Любовь плачущая, с первых дней обиженная, любовь к Юлии пригнала из Рима на краткий срок Степу Герасимова. И часто, и надолго оставлял их вдвоем Виктор. В свое уходил, в новое, в черное.
Vita Nostra в Париж давно послана, ранней еще осенью. Тогда еще вслед за картиной в Париж ехать собирался. Но час за часом яма глубже под ногами и чернее. И будто отойти нельзя. И будто вот она здесь, в Венеции, яма та черная, бездонная, не в небо, не в ад вырытая, но в пустоту...
Палитра с красками закаменевшими в углу, близ дивана, на груде холстиков пыльных. И не глядит туда забоявшийся. Изредка по ночам при лампе углем рисует рожи страшные и красным карандашом потом подсвечивает. И ангелов ночных рисует с крылами опущенными, или с крылами, лики закрывающими. Молчит. И подолгу трезв совсем бывает. Это он забывает пить вино. Но когда пьет, пьет до конца. С вином пьет поэму черную. И машет она крыльями бесшумными, и немым ртом Горгоны окаменевшей песни дикие поет. А дики они простотой своей и страшны, ужасны они несказочностью своей.
И боялся помыслить, осознать, что вот лишь о черной яме думает. И в глаза людей не глядел, чтоб не прочитали поэмы хаоса.
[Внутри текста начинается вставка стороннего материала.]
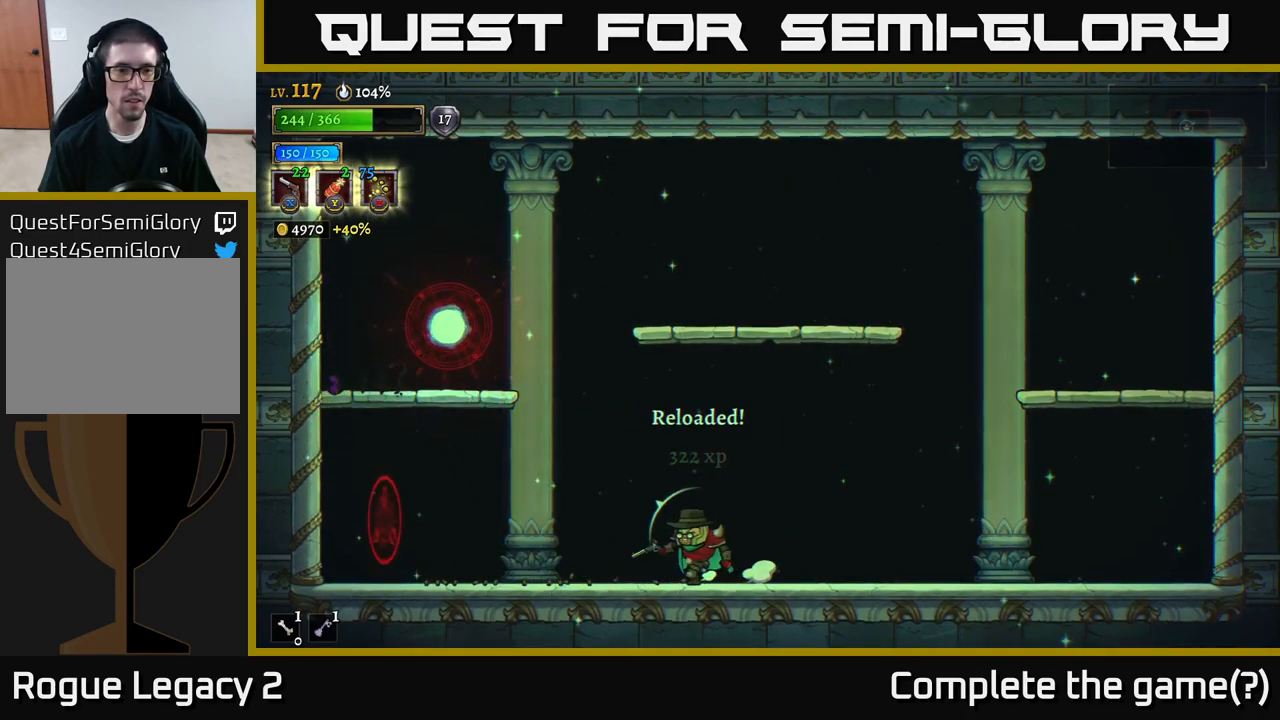
{"buttons": ["X"], "left_stick": "up-left", "right_stick": "center", "events": [[283, "X", "down"]]}
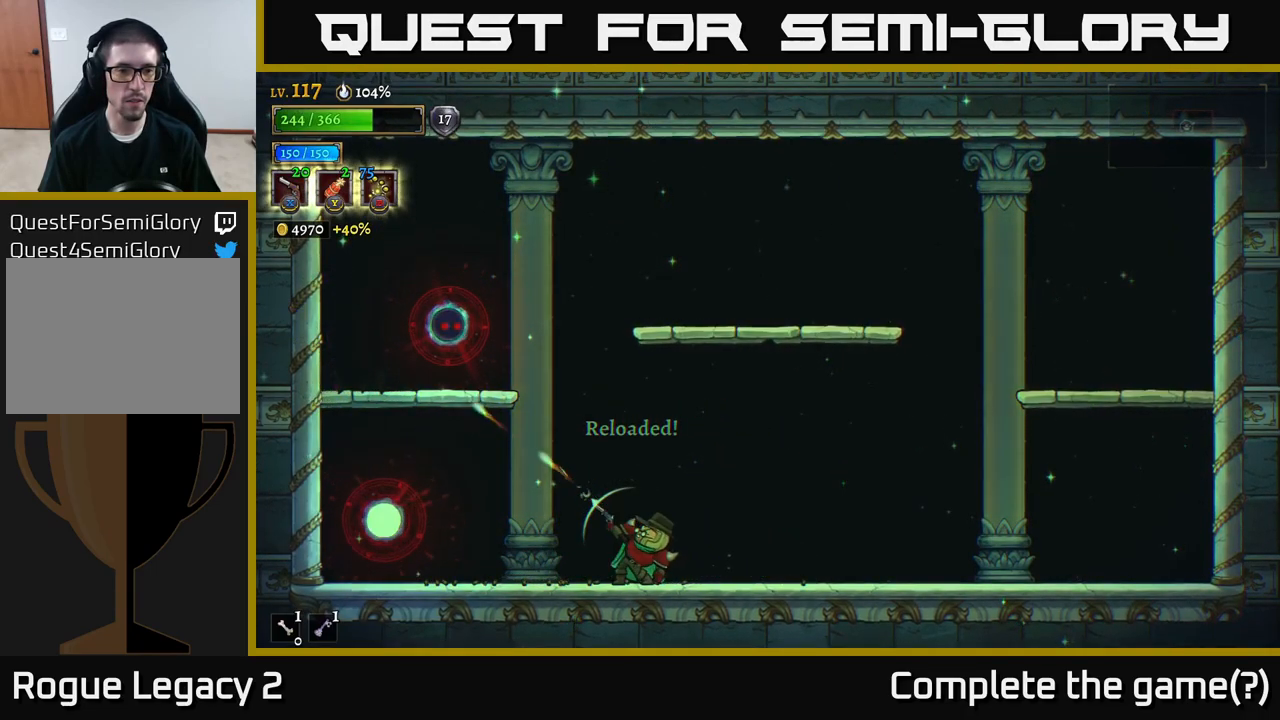
{"buttons": ["X"], "left_stick": "up-left", "right_stick": "center", "events": []}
Степа Герасимов в простоте своей догадывался:
– Ревностью мучается. Да ведь что. Я честный. Нужно сказать ему.
Но сказал не ему, а Юлии.
Засмеялась Юлия, похудевшая лицом и глаза свои являющая уже давно немигающе упорными.
– Ревность? Любить надо, чтоб ревновать. Любить! Любить! А разве такие любят?
И невольно договорила:
– Виктор болен,. Уговорить надо полечиться... Или хода отсюда уехать что ли.
Однажды ночью решился Виктор с собою поговорить, себя спросить, себе ответить. Лампа светила желтоватым. На столе крылья ангела трепетали. Углы комнаты черны были, а пол неверен, волнист.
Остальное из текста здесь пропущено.